Greed and myopic construction policies have added to the current catastrophe. Greed by building owners who want to erect a structure wherever they think is easy to do so; greed driving the actions of authorities, who either grant permission to build ‘overnight’ homes on fragile slopes or look away if their palms are greased adequately.

Myopia by town planners who, in the rush to speed up ‘development’ and make their resumes look good, hasten construction of such edifices in the hope that they will somehow withstand torrential rains, weakening slopes and sub-standard construction.

It’s a matter of shock that places like Shimla and Manali, which see a regular, large influx of tourists almost throughout the year and in all seasons, does not have a plan to regulate or monitor construction and if they do, then there’s none evident in the current scenario.

In my nearly three years of living in a village near Manali, I was appalled to see haphazard structures with zero stability and no blueprint coming up within days — throwing caution to the wind and cocking a snook at whatever construction guidelines were supposed to exist.
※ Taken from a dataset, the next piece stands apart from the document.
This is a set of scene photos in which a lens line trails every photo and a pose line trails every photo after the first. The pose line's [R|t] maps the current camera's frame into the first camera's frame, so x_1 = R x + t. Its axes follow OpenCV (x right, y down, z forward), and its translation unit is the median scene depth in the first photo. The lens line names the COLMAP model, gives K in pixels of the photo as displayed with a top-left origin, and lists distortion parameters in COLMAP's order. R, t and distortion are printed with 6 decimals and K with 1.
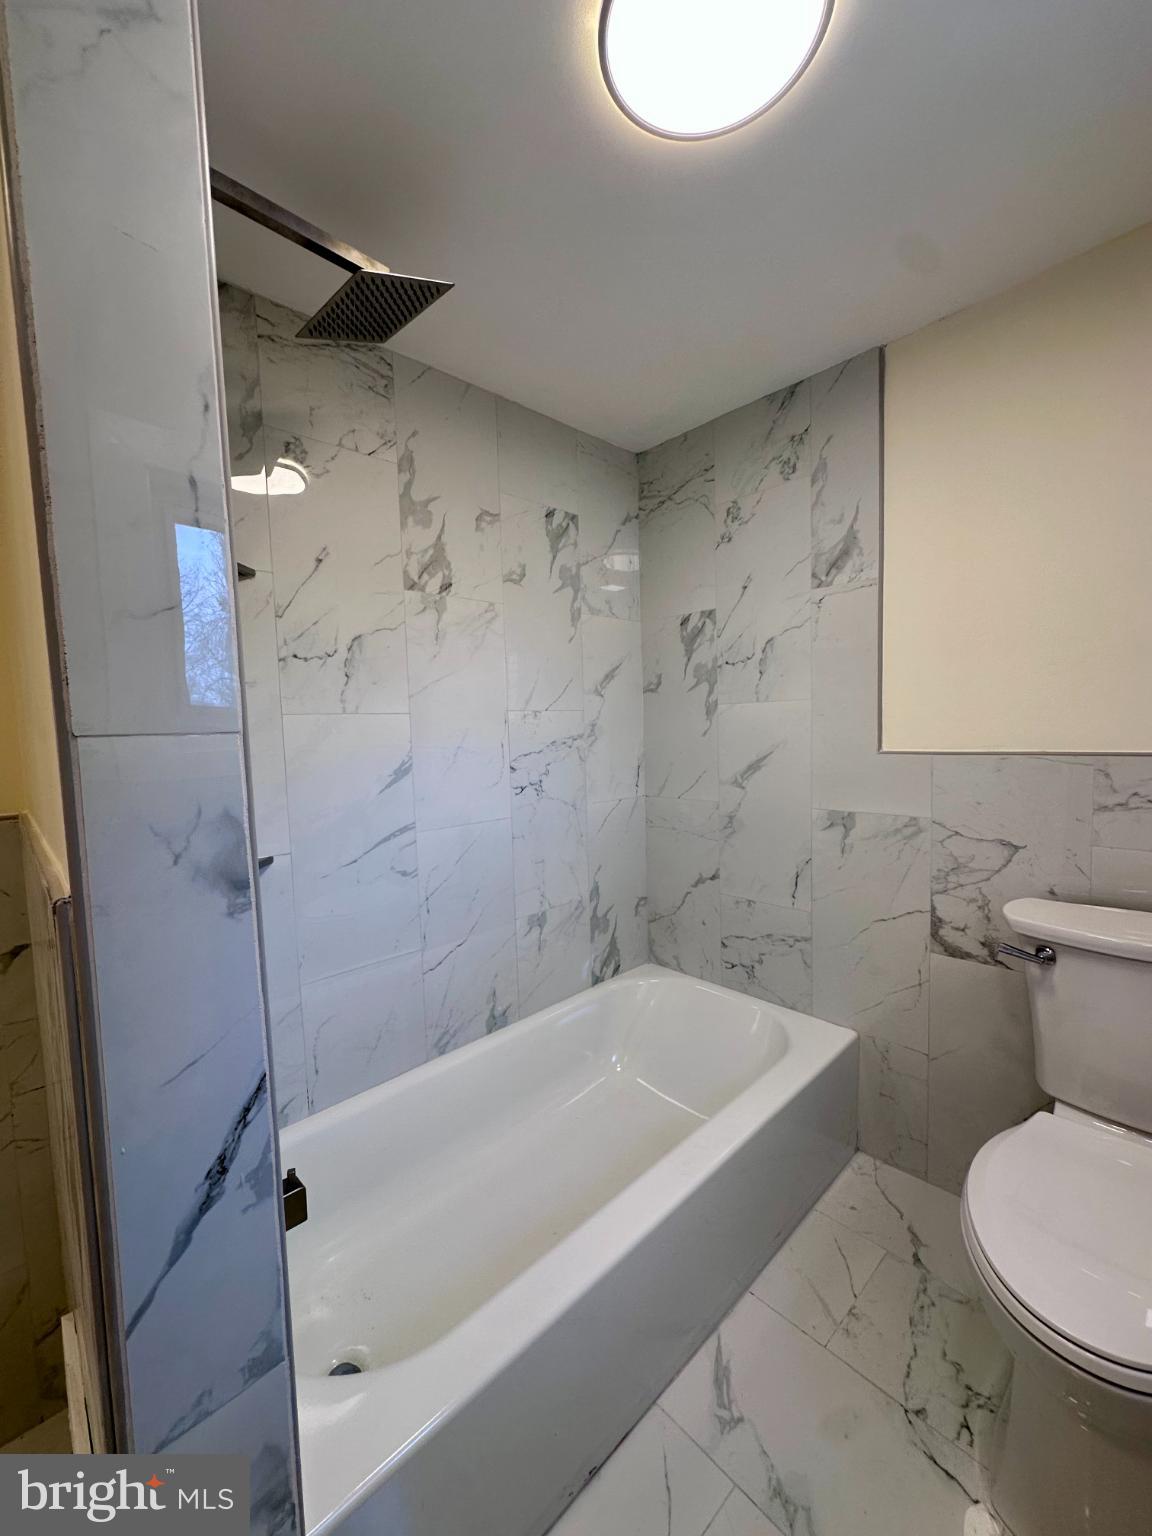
lens RADIAL K [[613.2, 0, 573.6], [0, 613.2, 770.9], [0, 0, 1]] dist [-0.002984, 0.000247]
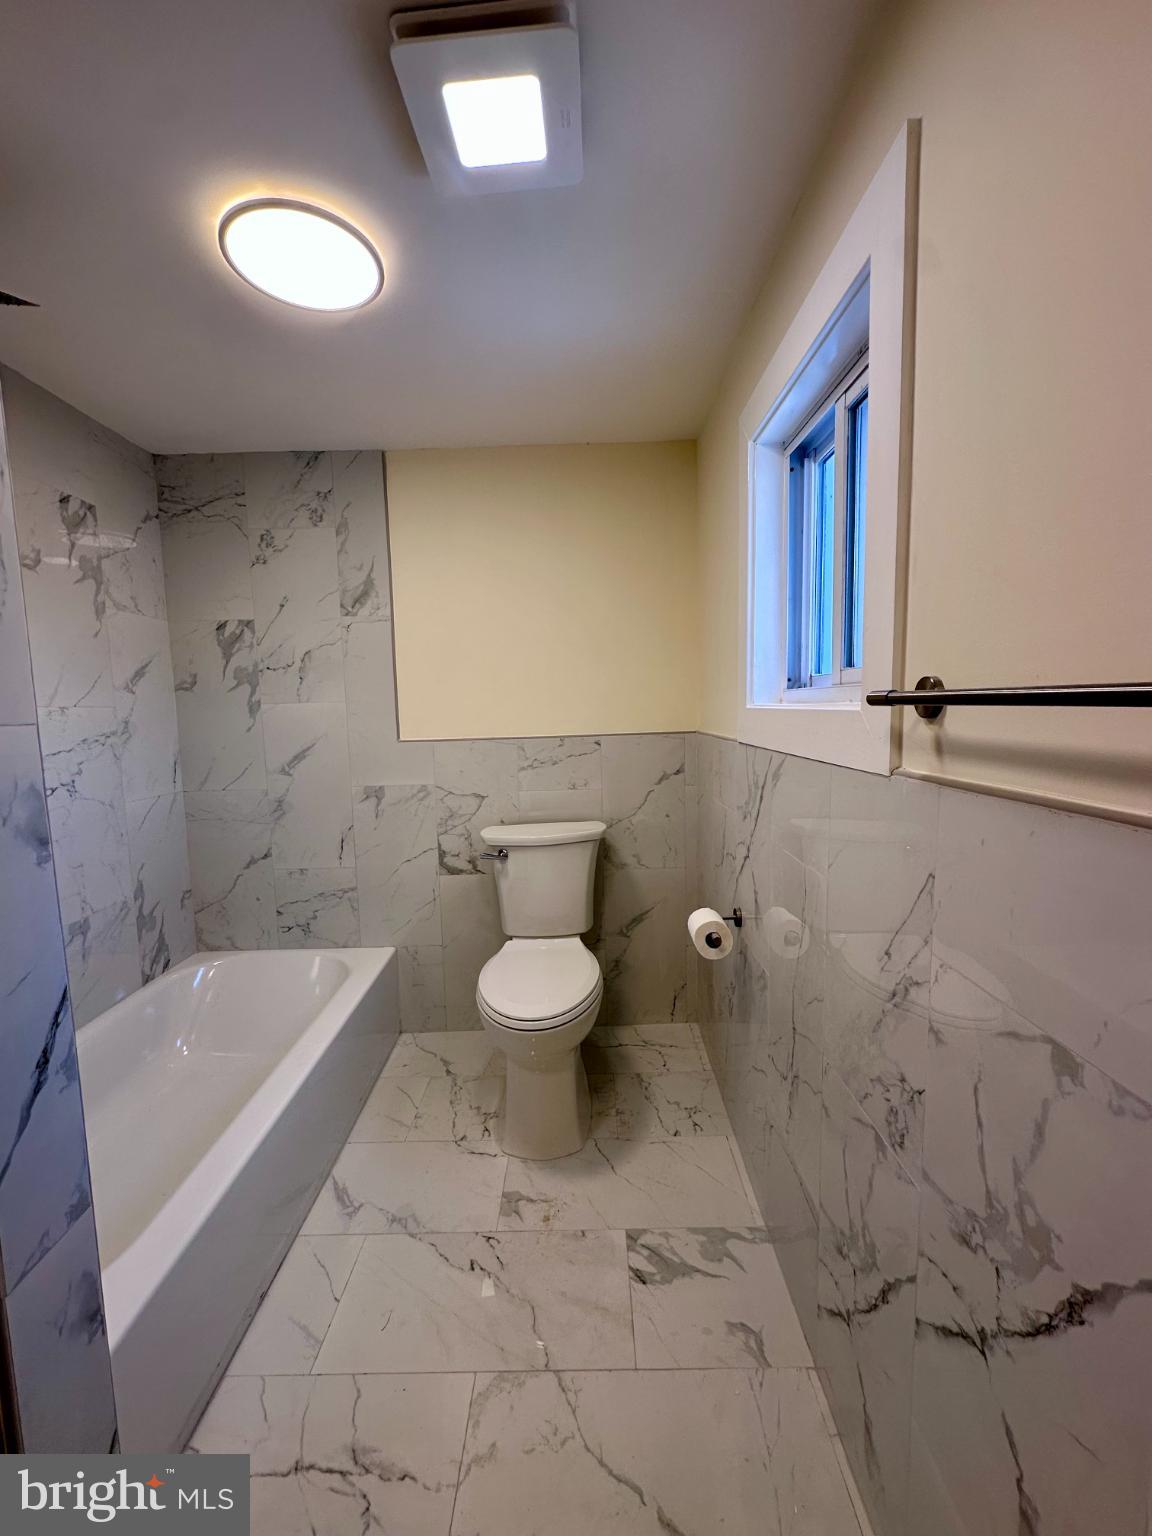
lens RADIAL K [[613.2, 0, 573.6], [0, 613.2, 770.9], [0, 0, 1]] dist [-0.002984, 0.000247]
pose [[0.685666, -0.058885, 0.725531, -0.208959], [0.057333, 0.997995, 0.026816, 0.019518], [-0.725655, 0.023210, 0.687667, -0.212306]]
The rush to build a modern (what is referred to as ‘lanter’-style) residential structure only for the short-lived pleasure of having the largest or most ‘modern’ building in the neighbourhood and feeling like a million bucks for a few weeks, has led Himachal Pradesh down the path of self-inflicted harm — both ecologically and anthropomorphically.

The visuals we have got used to seeing on our electronic devices are jarring and disturbing. However, if corrective steps are not taken immediately and on a war-footing, then it will be near impossible to save the once-verdant hills of Himachal, which now seem injured, wounded and jettisoned by the very people who once enjoyed its bounties and basked in the gentle warmth of the Himalayan sun and all else that it so readily offered just a few weeks ago.